With Moore’s law coming to an end, storage systems are turning to hardware accelerators such as FPGAs to offload computing-intensive tasks from the CPU. However, provisioning these accelerators comes with a hefty price tag.
Researchers at KTH Royal Institute of Technology and three other universities have found that there is an alternate way to offload computing without making such investments. As it turns out, commodity Network Interface Cards (NICs) that support RDMA—a feature that allows directly reading/writing server memory—are Turing complete. This means that they are powerful enough to perform any arbitrary computations rather than just simply sending and receiving packets. In other words, these NICs can be effectively converted into smaller processors to offload computing tasks, reducing the burden on server CPUs. Moreover, this can also cutdown energy consumption since NICs employ low-power chips.
According to the paper, which was published at NSDI 2022 in the spring, such offloads can be done without any hardware modifications to these NICs. To do so, the authors created a framework called RedN that combines together RDMA operations (which perform memory reads/writes) to express more sophisticated constructs, such as conditional statements and even loops.

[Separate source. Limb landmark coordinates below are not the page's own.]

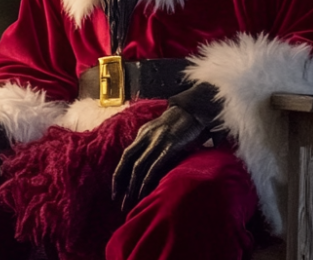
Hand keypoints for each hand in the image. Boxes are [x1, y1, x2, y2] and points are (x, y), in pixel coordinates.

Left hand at [112, 82, 221, 211]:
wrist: (198, 110)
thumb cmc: (183, 124)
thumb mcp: (162, 132)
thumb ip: (152, 144)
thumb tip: (146, 163)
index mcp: (143, 133)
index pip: (125, 156)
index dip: (118, 175)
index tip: (115, 191)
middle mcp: (146, 137)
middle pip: (128, 163)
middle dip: (122, 184)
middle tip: (120, 202)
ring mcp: (157, 142)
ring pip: (139, 167)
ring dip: (133, 187)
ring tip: (131, 203)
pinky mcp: (170, 147)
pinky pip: (154, 167)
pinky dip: (147, 181)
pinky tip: (144, 193)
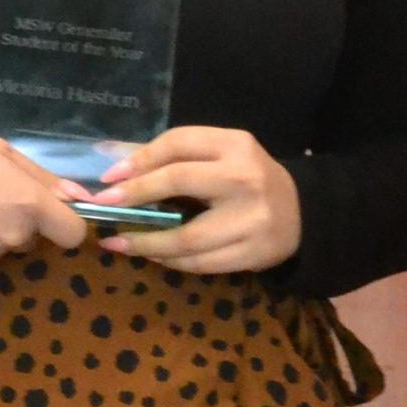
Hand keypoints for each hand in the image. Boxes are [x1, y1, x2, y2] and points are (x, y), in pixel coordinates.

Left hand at [83, 127, 300, 273]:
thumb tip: (111, 161)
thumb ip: (173, 157)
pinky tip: (151, 256)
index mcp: (235, 145)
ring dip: (146, 242)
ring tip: (117, 243)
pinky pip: (200, 263)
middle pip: (179, 181)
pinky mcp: (253, 254)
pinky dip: (170, 261)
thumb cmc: (247, 179)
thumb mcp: (220, 155)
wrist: (302, 213)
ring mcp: (252, 220)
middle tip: (104, 206)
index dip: (139, 159)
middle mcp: (245, 178)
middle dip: (136, 194)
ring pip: (187, 236)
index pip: (179, 143)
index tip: (109, 177)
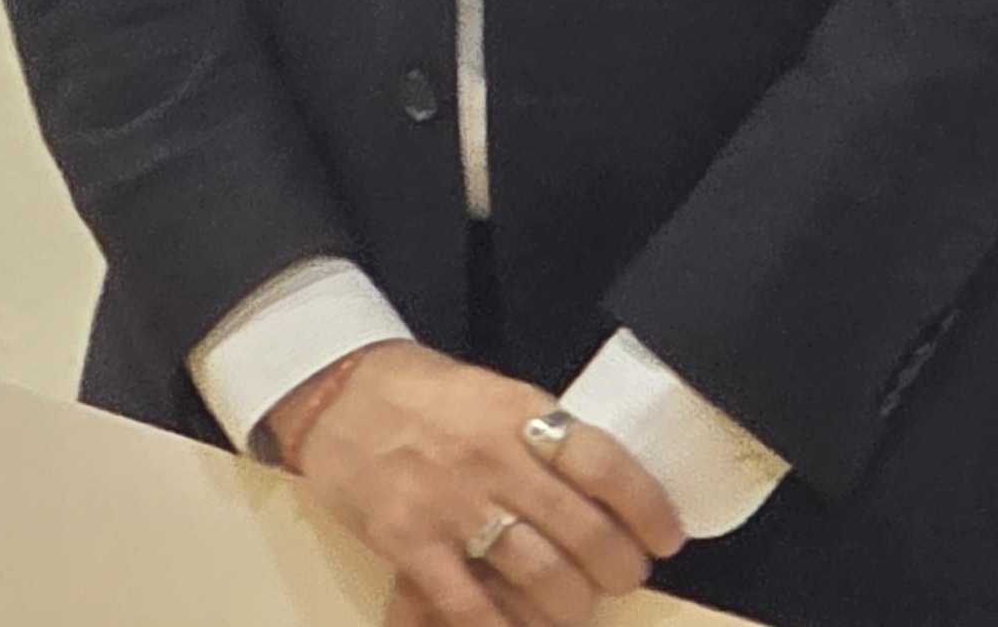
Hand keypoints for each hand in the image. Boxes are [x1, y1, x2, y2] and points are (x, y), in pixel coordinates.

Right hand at [271, 343, 685, 626]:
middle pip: (584, 532)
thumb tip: (606, 492)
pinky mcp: (407, 542)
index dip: (648, 509)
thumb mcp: (490, 391)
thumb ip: (541, 436)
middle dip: (619, 570)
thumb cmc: (420, 392)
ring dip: (573, 605)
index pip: (604, 464)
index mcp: (515, 411)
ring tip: (575, 606)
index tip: (666, 538)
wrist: (331, 391)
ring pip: (542, 576)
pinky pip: (471, 605)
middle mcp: (489, 457)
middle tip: (621, 577)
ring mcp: (448, 503)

“The cool thing about this finding is that RDMA NICs are commodity, so they are much more accessible for offloads,” says Waleed Reda, the lead author on this paper and researcher at KTH. “As such, the potential for impact is much higher since there are millions of these devices already deployed in today’s datacenters.”
Evolving the RDMA standard
“RedN should make it easier for researchers to experiment with NIC offloads and help accelerate innovation in this area,” says Waleed. “Moreover, depending on how people use RedN, I believe our framework can create enough traction to push for changes in the RDMA standard itself, to perhaps add more advanced RDMA operations that improve offload efficiency.”

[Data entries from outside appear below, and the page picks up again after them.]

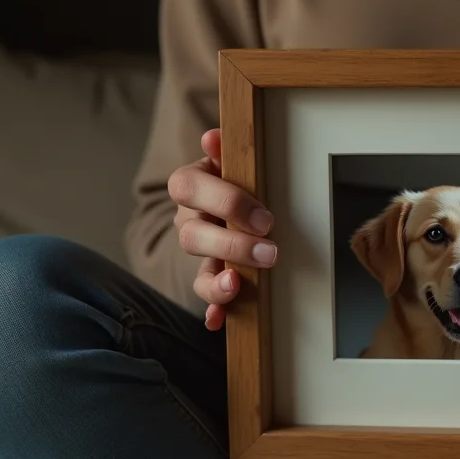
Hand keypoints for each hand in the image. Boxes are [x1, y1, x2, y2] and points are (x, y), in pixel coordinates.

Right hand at [168, 129, 277, 330]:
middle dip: (232, 246)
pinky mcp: (209, 276)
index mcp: (191, 185)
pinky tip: (218, 320)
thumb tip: (213, 138)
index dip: (225, 203)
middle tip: (270, 252)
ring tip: (238, 286)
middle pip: (192, 236)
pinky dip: (213, 308)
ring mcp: (198, 252)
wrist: (228, 202)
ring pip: (197, 269)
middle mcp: (189, 220)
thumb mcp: (231, 161)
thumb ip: (225, 152)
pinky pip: (205, 296)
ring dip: (218, 282)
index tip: (264, 218)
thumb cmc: (235, 177)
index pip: (189, 188)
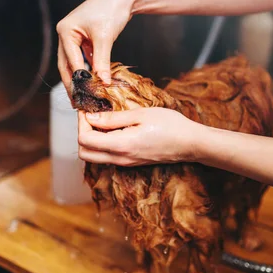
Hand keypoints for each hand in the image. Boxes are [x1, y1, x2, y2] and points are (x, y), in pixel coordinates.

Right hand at [56, 0, 139, 90]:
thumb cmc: (112, 10)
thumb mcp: (106, 38)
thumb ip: (102, 61)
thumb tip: (103, 83)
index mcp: (65, 31)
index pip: (70, 60)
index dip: (78, 79)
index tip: (84, 95)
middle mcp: (65, 33)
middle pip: (66, 64)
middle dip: (72, 83)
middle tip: (76, 102)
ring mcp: (73, 36)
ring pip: (73, 63)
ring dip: (79, 78)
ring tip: (82, 96)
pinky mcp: (83, 38)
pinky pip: (82, 58)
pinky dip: (87, 70)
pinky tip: (91, 83)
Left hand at [77, 107, 204, 166]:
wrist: (191, 144)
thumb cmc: (170, 126)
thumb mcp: (140, 114)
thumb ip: (112, 118)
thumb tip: (90, 117)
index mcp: (120, 146)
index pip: (84, 139)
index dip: (81, 123)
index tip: (87, 109)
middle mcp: (120, 158)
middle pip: (84, 153)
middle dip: (82, 132)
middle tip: (91, 115)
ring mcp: (125, 163)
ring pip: (94, 156)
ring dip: (92, 138)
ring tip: (102, 119)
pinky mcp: (130, 162)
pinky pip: (107, 156)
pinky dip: (103, 142)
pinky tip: (114, 127)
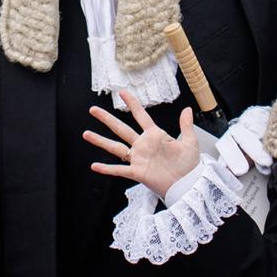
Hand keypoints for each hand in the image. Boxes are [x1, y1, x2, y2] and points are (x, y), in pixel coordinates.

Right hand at [84, 93, 200, 198]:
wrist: (188, 184)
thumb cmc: (189, 165)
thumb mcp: (190, 142)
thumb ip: (186, 125)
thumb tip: (188, 109)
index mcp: (155, 135)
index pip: (140, 116)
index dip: (132, 104)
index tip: (123, 92)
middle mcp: (143, 145)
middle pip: (121, 129)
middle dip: (107, 119)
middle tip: (94, 110)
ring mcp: (138, 158)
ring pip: (115, 147)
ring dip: (100, 141)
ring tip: (86, 133)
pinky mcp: (137, 172)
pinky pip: (119, 170)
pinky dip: (106, 168)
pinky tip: (95, 165)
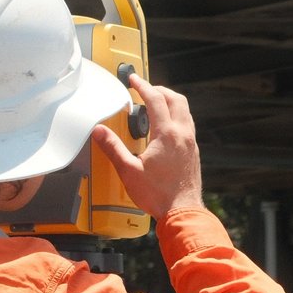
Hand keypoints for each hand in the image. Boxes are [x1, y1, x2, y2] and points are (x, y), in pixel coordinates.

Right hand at [91, 68, 203, 217]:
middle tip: (145, 89)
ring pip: (185, 111)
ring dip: (170, 102)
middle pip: (176, 99)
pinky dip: (176, 116)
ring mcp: (191, 143)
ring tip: (155, 104)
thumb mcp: (129, 171)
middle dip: (160, 90)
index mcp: (167, 134)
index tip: (133, 80)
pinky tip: (165, 127)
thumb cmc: (158, 195)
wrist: (183, 212)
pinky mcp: (193, 153)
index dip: (143, 86)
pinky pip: (187, 125)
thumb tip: (99, 131)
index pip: (155, 100)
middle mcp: (183, 134)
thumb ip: (114, 148)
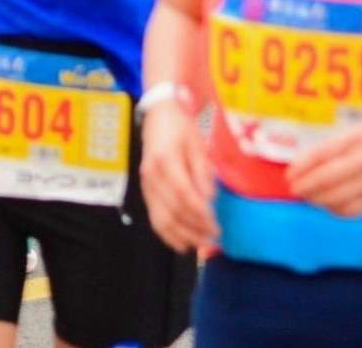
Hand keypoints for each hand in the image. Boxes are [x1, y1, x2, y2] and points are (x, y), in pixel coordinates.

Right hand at [138, 92, 216, 253]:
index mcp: (166, 161)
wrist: (158, 116)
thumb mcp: (197, 144)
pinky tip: (181, 244)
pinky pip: (154, 218)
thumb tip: (208, 200)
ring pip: (162, 219)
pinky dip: (167, 235)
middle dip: (195, 229)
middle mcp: (152, 176)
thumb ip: (202, 172)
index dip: (200, 215)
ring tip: (201, 245)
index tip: (216, 226)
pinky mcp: (145, 191)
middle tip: (214, 239)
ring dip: (183, 236)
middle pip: (173, 211)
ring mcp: (146, 185)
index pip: (183, 195)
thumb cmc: (181, 128)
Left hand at [282, 121, 361, 216]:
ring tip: (309, 197)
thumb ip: (330, 147)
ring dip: (318, 200)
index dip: (303, 166)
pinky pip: (353, 210)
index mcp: (358, 137)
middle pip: (330, 177)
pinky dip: (335, 210)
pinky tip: (327, 205)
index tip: (289, 175)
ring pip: (340, 197)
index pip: (324, 153)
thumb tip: (299, 167)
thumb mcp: (355, 133)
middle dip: (307, 186)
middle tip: (294, 190)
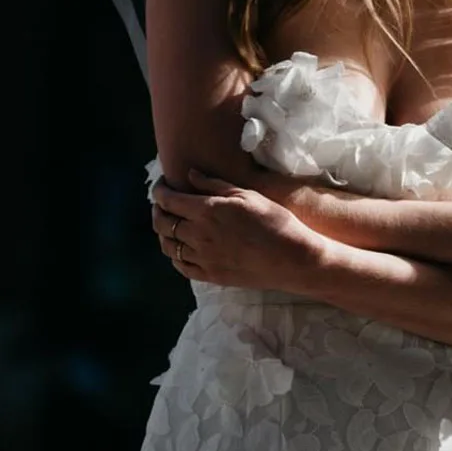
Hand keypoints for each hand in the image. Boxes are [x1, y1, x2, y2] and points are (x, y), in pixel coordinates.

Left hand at [150, 168, 322, 290]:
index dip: (159, 190)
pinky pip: (182, 267)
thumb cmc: (275, 222)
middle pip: (162, 223)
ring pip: (168, 246)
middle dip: (158, 210)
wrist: (293, 259)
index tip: (163, 184)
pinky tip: (182, 249)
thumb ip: (215, 185)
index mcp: (207, 211)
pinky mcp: (211, 276)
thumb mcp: (248, 196)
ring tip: (172, 225)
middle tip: (164, 203)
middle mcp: (199, 235)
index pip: (168, 200)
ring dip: (164, 233)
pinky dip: (175, 256)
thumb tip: (191, 175)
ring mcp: (203, 258)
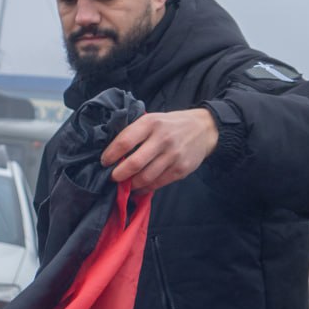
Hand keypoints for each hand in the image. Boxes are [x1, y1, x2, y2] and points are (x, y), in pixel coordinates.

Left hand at [100, 108, 218, 192]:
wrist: (204, 128)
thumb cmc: (170, 125)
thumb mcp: (153, 119)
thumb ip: (135, 133)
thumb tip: (112, 152)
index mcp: (151, 123)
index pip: (125, 141)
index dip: (111, 155)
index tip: (104, 162)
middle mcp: (162, 139)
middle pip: (134, 163)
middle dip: (118, 175)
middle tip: (112, 178)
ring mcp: (173, 155)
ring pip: (145, 177)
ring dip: (131, 184)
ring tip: (125, 184)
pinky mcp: (181, 169)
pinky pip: (157, 184)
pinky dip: (144, 188)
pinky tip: (138, 187)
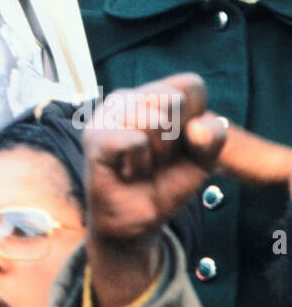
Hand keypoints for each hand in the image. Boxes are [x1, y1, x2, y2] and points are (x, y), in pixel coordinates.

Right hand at [83, 75, 227, 306]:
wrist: (137, 222)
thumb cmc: (165, 182)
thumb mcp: (202, 160)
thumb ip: (213, 138)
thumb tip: (197, 128)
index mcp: (151, 93)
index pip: (191, 84)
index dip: (196, 120)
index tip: (180, 144)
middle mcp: (126, 96)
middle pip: (173, 100)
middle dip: (175, 140)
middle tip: (156, 159)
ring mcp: (107, 114)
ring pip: (154, 120)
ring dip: (156, 156)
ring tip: (140, 166)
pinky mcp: (95, 137)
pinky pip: (135, 140)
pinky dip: (140, 164)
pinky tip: (126, 172)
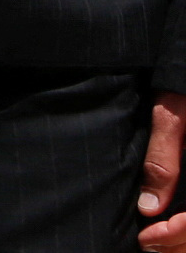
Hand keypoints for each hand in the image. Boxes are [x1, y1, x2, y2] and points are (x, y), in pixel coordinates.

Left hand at [140, 90, 185, 243]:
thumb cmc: (184, 92)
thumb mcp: (173, 120)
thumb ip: (163, 160)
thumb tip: (149, 207)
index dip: (176, 235)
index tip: (147, 236)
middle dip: (179, 244)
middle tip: (147, 242)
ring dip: (185, 241)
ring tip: (156, 241)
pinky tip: (169, 227)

The paper has evaluated the benefits of RedN showing that it can fully-offload GET operations for a popular key-value store called Memcached—reducing CPU cycles and improving latency by up to 2.6x and 35x in lightly-loaded and heavily-loaded settings, respectively.
What is next?
“This work opens many opportunities for follow-up research. Our paper mainly focused on offloading common storage tasks such as accessing remote hash tables for Memcached. However, there are many other potential applications that can be targeted, including database transactions, distributed machine learning, and many others,” says Waleed.

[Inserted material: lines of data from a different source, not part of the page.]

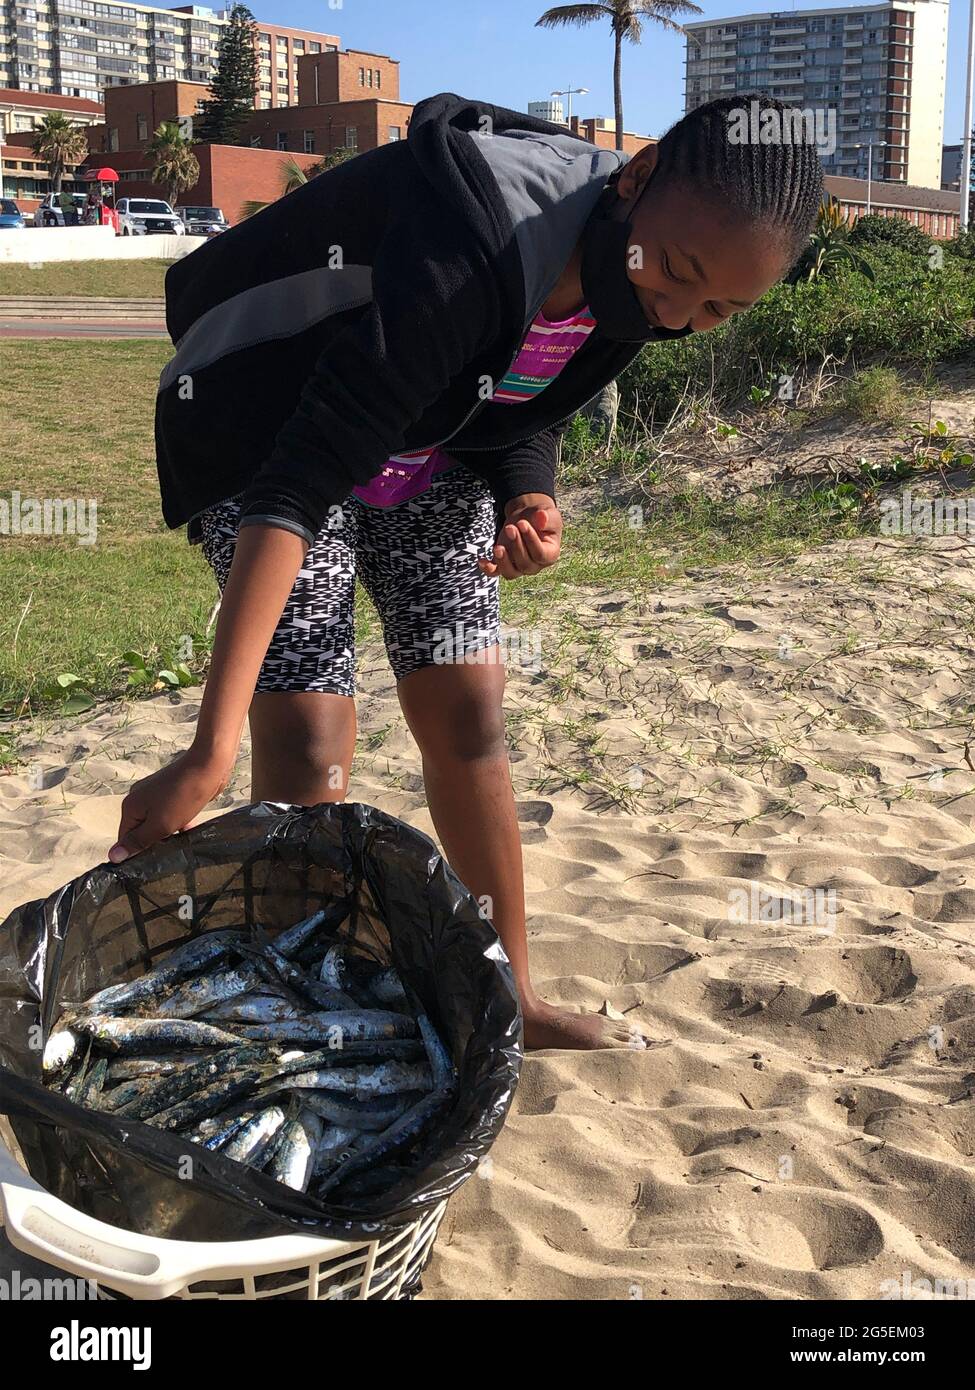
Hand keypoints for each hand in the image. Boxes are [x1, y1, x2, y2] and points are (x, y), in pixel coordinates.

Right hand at [109, 746, 233, 863]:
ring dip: (168, 833)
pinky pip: (169, 814)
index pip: (125, 838)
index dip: (136, 852)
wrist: (208, 766)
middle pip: (141, 830)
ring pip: (157, 823)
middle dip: (154, 842)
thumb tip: (112, 857)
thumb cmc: (183, 796)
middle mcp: (139, 798)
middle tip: (170, 852)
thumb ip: (137, 841)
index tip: (152, 861)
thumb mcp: (159, 825)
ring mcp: (155, 794)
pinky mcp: (170, 793)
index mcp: (130, 806)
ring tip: (182, 842)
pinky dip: (177, 823)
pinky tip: (189, 829)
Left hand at [478, 494, 562, 579]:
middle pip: (525, 564)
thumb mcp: (548, 513)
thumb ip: (547, 517)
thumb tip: (542, 517)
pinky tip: (482, 561)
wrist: (526, 518)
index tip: (522, 524)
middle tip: (510, 528)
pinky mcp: (504, 563)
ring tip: (497, 547)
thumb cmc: (539, 518)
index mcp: (550, 555)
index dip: (531, 540)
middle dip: (516, 546)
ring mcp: (518, 567)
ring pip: (511, 573)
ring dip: (503, 561)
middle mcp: (535, 565)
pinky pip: (495, 572)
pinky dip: (488, 569)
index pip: (540, 554)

“Beyond that, we are also looking into automating RDMA code generation to make it easier for developers to use RedN,” he adds. “Down the road, we might opt to create a compiler that converts C-like language into executable RDMA code to further reduce development time.”
The RedN project has been made available as open source to facilitate further research and experimentation using this framework. RedN was partly supported by the ERC project ULTRA.